Actually restore the Kubernetes snapshot
Now let’s go ahead and apply the yaml to restore our snapshot:
kubectl apply -f restore.yaml
This will recreate our PVC:
dnix@adminhost:~$ kubectl get pv,pvc NAME CAPACITY ACCESS MODES RECLAIM POLICY STATUS CLAIM STORAGECLASS REASON AGE persistentvolume/pvc-599f32b5-b8b0-4bb6-9431-d20adfe2edd1 10Gi RWO Delete Bound default/wordpress pure 94m persistentvolume/pvc-7dd75689-c5ca-4097-9e6c-df442e55b472 8Gi RWO Retain Released default/data-wordpress-mariadb-0 pure 94m persistentvolume/pvc-8acc9f1d-8778-450b-bd07-ad4d786edca6 10Gi RWO Delete Bound default/data-wordpress-mariadb-0 pure-block 5s NAME STATUS VOLUME CAPACITY ACCESS MODES STORAGECLASS AGE persistentvolumeclaim/data-wordpress-mariadb-0 Bound pvc-8acc9f1d-8778-450b-bd07-ad4d786edca6 10Gi RWO pure-block 5s persistentvolumeclaim/wordpress Bound pvc-599f32b5-b8b0-4bb6-9431-d20adfe2edd1 10Gi RWO pure 94m
The restore has recreated our PVC and also created a new PV, that was copied from our VolumeSnapshot object.
With that we are ready to spin our MariaDB back up again.

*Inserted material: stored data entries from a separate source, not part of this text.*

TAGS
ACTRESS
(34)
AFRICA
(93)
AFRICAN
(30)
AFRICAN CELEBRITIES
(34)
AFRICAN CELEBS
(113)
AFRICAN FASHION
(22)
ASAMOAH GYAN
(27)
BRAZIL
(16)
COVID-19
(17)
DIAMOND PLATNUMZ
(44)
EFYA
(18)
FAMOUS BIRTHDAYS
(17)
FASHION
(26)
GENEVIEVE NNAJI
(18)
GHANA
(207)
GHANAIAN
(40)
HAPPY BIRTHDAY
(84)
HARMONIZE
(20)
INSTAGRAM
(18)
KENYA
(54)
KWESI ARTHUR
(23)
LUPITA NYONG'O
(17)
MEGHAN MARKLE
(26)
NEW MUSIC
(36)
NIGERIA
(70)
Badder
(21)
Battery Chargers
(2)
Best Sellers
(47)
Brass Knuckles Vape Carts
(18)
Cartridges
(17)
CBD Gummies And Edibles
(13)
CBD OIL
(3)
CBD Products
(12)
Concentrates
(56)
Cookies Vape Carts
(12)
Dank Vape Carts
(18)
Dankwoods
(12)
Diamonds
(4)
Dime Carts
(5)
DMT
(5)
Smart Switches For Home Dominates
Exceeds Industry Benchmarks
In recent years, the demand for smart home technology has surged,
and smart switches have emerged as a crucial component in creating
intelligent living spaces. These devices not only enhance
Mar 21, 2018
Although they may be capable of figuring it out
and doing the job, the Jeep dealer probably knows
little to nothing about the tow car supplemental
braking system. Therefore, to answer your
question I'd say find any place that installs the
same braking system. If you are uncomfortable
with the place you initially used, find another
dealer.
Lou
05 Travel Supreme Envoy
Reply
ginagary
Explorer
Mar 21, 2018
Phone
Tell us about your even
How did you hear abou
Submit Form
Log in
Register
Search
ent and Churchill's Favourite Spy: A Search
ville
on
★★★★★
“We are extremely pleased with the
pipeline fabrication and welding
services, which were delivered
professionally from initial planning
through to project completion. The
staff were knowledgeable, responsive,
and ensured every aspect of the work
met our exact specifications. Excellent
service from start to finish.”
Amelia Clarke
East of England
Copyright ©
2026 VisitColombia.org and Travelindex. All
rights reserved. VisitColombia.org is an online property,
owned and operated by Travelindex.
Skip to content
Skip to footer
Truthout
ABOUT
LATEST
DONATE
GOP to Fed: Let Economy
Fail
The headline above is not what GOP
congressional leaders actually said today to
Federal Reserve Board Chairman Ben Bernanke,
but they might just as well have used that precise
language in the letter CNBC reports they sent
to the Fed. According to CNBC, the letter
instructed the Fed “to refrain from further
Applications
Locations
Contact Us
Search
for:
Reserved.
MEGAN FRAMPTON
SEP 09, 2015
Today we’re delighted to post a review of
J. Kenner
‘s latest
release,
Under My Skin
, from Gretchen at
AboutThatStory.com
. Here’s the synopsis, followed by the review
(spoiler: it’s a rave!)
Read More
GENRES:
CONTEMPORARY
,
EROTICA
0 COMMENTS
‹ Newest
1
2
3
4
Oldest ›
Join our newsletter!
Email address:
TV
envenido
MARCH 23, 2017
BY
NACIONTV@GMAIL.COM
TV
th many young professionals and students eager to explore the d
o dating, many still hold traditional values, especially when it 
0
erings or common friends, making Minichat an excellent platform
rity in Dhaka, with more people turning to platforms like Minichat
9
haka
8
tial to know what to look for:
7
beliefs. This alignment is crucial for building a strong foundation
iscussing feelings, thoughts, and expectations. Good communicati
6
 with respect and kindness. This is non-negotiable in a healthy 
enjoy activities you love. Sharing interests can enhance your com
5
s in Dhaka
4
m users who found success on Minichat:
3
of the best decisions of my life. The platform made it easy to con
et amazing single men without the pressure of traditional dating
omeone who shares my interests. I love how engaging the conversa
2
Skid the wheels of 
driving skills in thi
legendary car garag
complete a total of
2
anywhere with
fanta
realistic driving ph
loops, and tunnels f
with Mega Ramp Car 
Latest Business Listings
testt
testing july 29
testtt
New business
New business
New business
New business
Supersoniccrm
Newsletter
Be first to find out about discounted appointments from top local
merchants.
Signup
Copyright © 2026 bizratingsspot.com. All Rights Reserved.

kubectl scale statefulset/wordpress-mariadb --replicas 1
This will restart the MariaDB POD, as shown below:
dnix@adminhost:~$ kubectl get pods NAME READY STATUS RESTARTS AGE wordpress-674b9bd667-7xf75 0/1 CrashLoopBackOff 7 95m wordpress-mariadb-0 0/1 ContainerCreating 0 4s
Wait for the pods to complete the start-up, which might take a few minutes:
dnix@adminhost:~$ kubectl get pods NAME READY STATUS RESTARTS AGE wordpress-674b9bd667-7xf75 1/1 Running 0 4m19s wordpress-mariadb-0 1/1 Running 0 5m43s
Now we can go back to our WordPress application and we’ll see that we’re back to the state when we created our initial snapshot.
Conclusion
That concludes our introduction to the use of snapshots and clones in Kubernetes. We’ve seen how easy it is to create a snapshot directly from Kubernetes. Even though Kubernetes does not support restoring a snapshot over the original PersistentVolumeClaim, we’ve seen that we can easily restore the snapshot using the FlashArray GUI. Also we can use native Kubernetes commands to do the restore, so the Kubernetes user can handle the process al by him self.
I hope this blog has been useful, looking forward to see you in the next one!